I need to speed up python code with numpy

Question

This code is the Gaussian noise symbol in the photo. There was a speed issue: fhd photo is processed in about 0.45 seconds. This is impermissible for my tasks. I need to reach a speed of at least milliseconds.

import numpy as np
import cv2

image = cv2.imread('1.jpg')

row,col,ch= image.shape
mean = 0
var = 0.1
sigma = var**0.5
gauss = np.random.normal(mean,sigma,(row,col,ch))
gauss = gauss.reshape(row,col,ch)
noisy = image + gauss

cv2.imwrite('2.jpg', noisy)

Already optimized the slowest part of the code (generating an array of random numbers) (this operation takes about 0.32s):

gauss = np.random.normal(mean,sigma,(row,col,ch))
gauss = gauss.reshape(row,col,ch

I reduced the matrix a hundred times, and then multiplied it a hundred times:

roww=int(row/100)
b = timeit.default_timer()
gauss = np.random.normal(mean,sigma,(roww,col,ch))
gauss = gauss.reshape(roww*col*ch)
gauss = np.tile(gauss, 100)
gauss = gauss.reshape(row,col,ch)

The code above takes 20ms, of which the most time is spent multiplying one matrix into a large one (18ms):

gauss = np.tile(gauss, 100)

How could you make this operation faster?
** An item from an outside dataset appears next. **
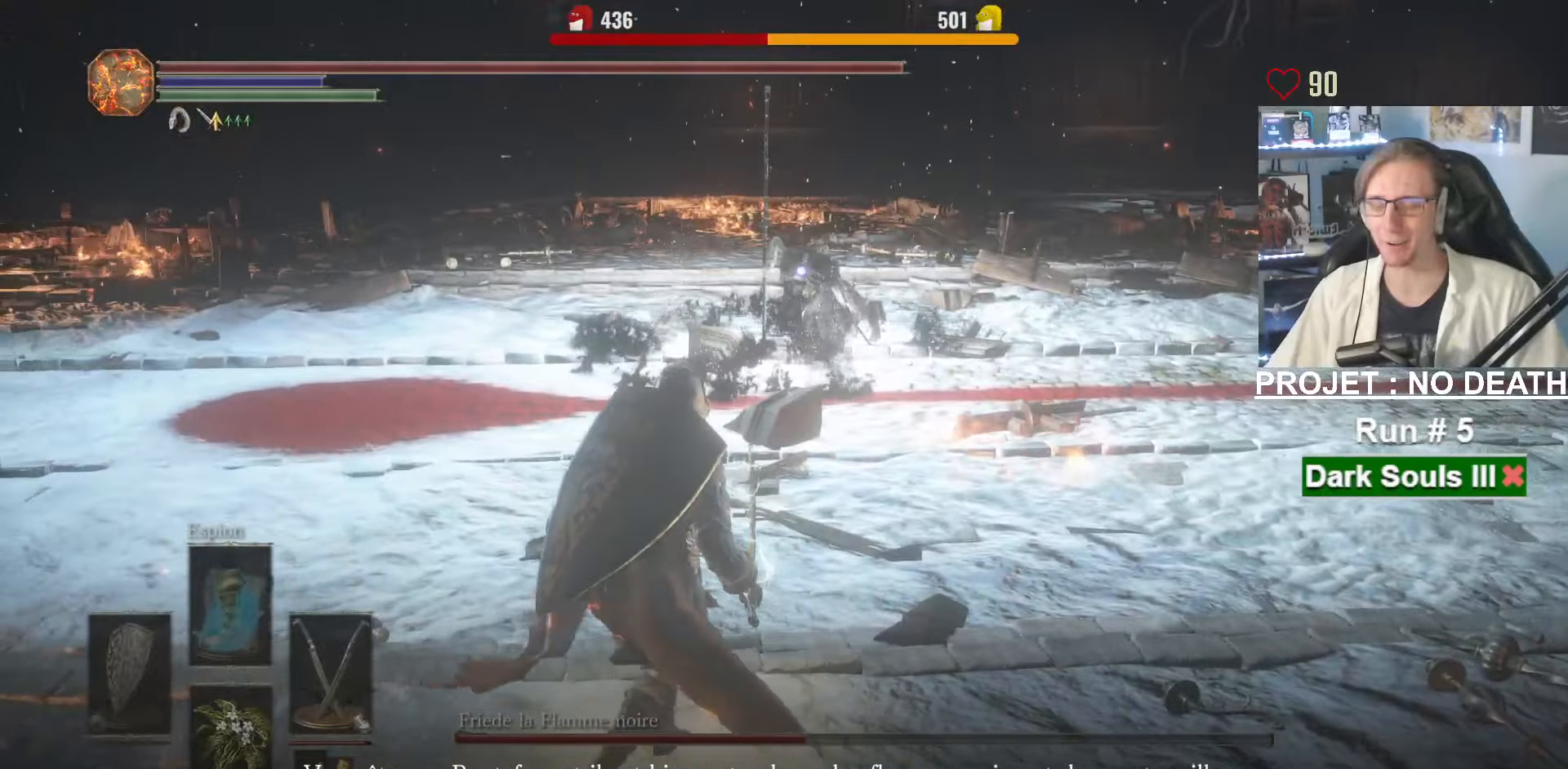
{"keys": [], "mouse": [], "events": [[283, "r", "down"], [366, "r", "up"]]}
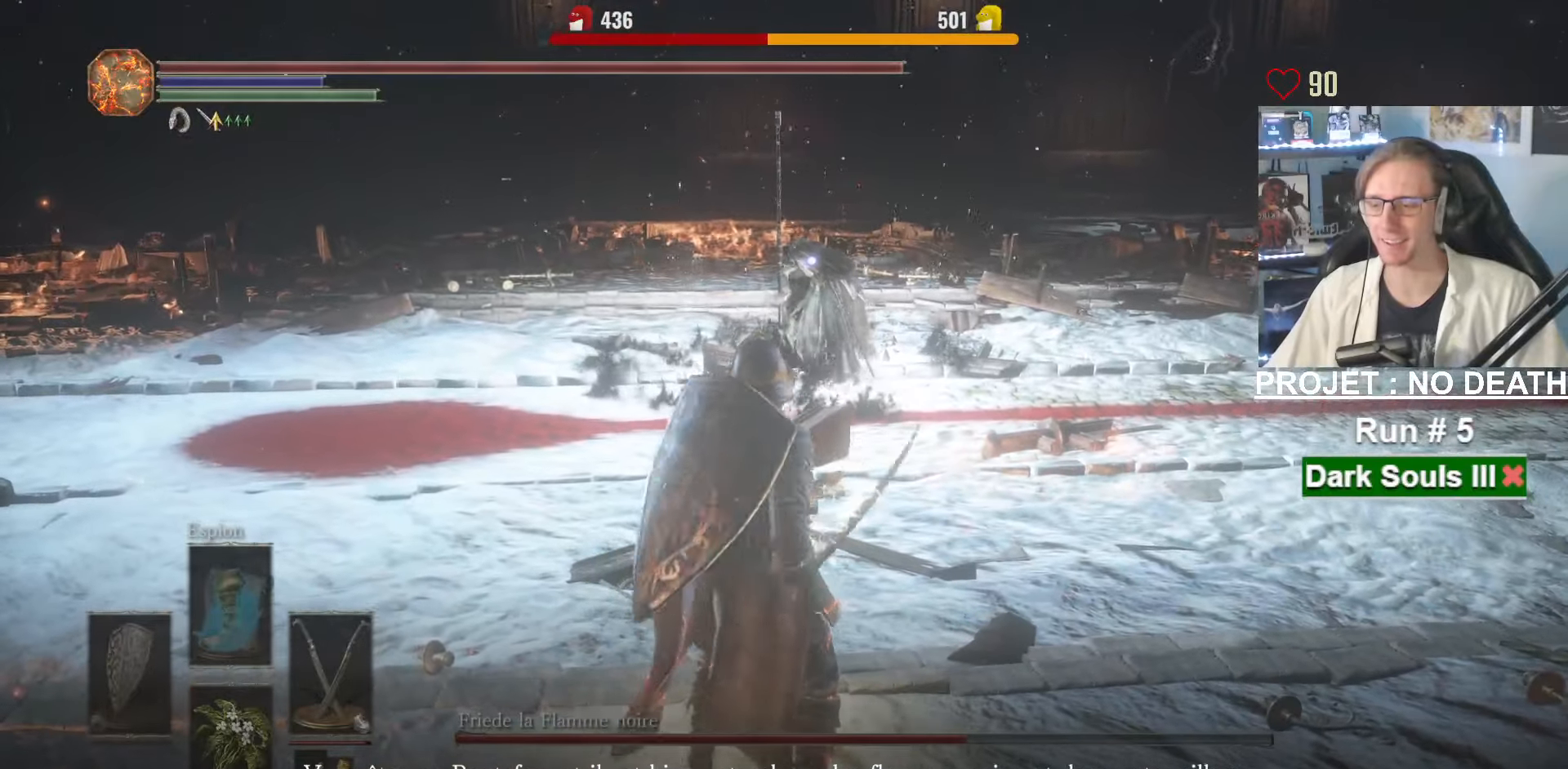
{"keys": [], "mouse": [], "events": [[100, "1", "down"], [150, "1", "up"], [200, "1", "down"], [283, "1", "up"]]}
And now to the main problem: all this code still takes a very long time (170ms), the most time-consuming operations:

Adding matrices takes 30ms.

noisy=image+gauss

Opening (35ms)

image = cv2.imread("1.jpg"

and saving (90ms) photo:

cv2.imwrite('2.jpg', noisy)

Is it possible to speed up these operations in any way in python? Thanks!

Full code:

import numpy as np
import cv2

image = cv2.imread('1.jpg')

row,col,ch= image.shape
mean = 0
var = 0.1
sigma = 10
roww=int(row/100)
gauss = np.random.normal(mean,sigma,(roww,col,ch))
gauss = gauss.reshape(roww*col*ch)
gauss = np.tile(gauss, 100)
gauss = gauss.reshape(row,col,ch)
noisy=image+gauss

cv2.imwrite('2.jpg', noisy)

Try the numba library, it's compatible with numpy but includes JIT compilation and the ability to run CUDA code, might make it faster. Also see if you could pre-generate a few of those random matrices and keep them around in RAM instead of making a new one every time. — kalatabe
– kalatabe, Commented Dec 17, 2021 at 9:40

Jérôme Richard · Accepted Answer · 2021-12-19 15:24:50Z

2

The first code is bounded by the time to generate the random numbers. This is a generally a slow operation (whatever the language although there are tricks to speed up the performance of low-level native codes). Thus, there is not much to do in Numpy. You can use Numba to parallelize this operation, but note that the current random number generator of Numba is a bit slower in sequential than Numpy.

The read/write operations should be bounded by your storage device and the speed of encoding/decoding. For the former, you can use in-RAM virtual devices, but if you cannot control that then there is nothing to do (apart from using a faster hardware like a Nvme SSD). For the latter, the Python wrapper of OpenCV already use an highly-optimized JPEG encoder/decoder that should already be fast regarding the operation to perform. So you cannot speed up this part, but you can do multiple of them in parallel.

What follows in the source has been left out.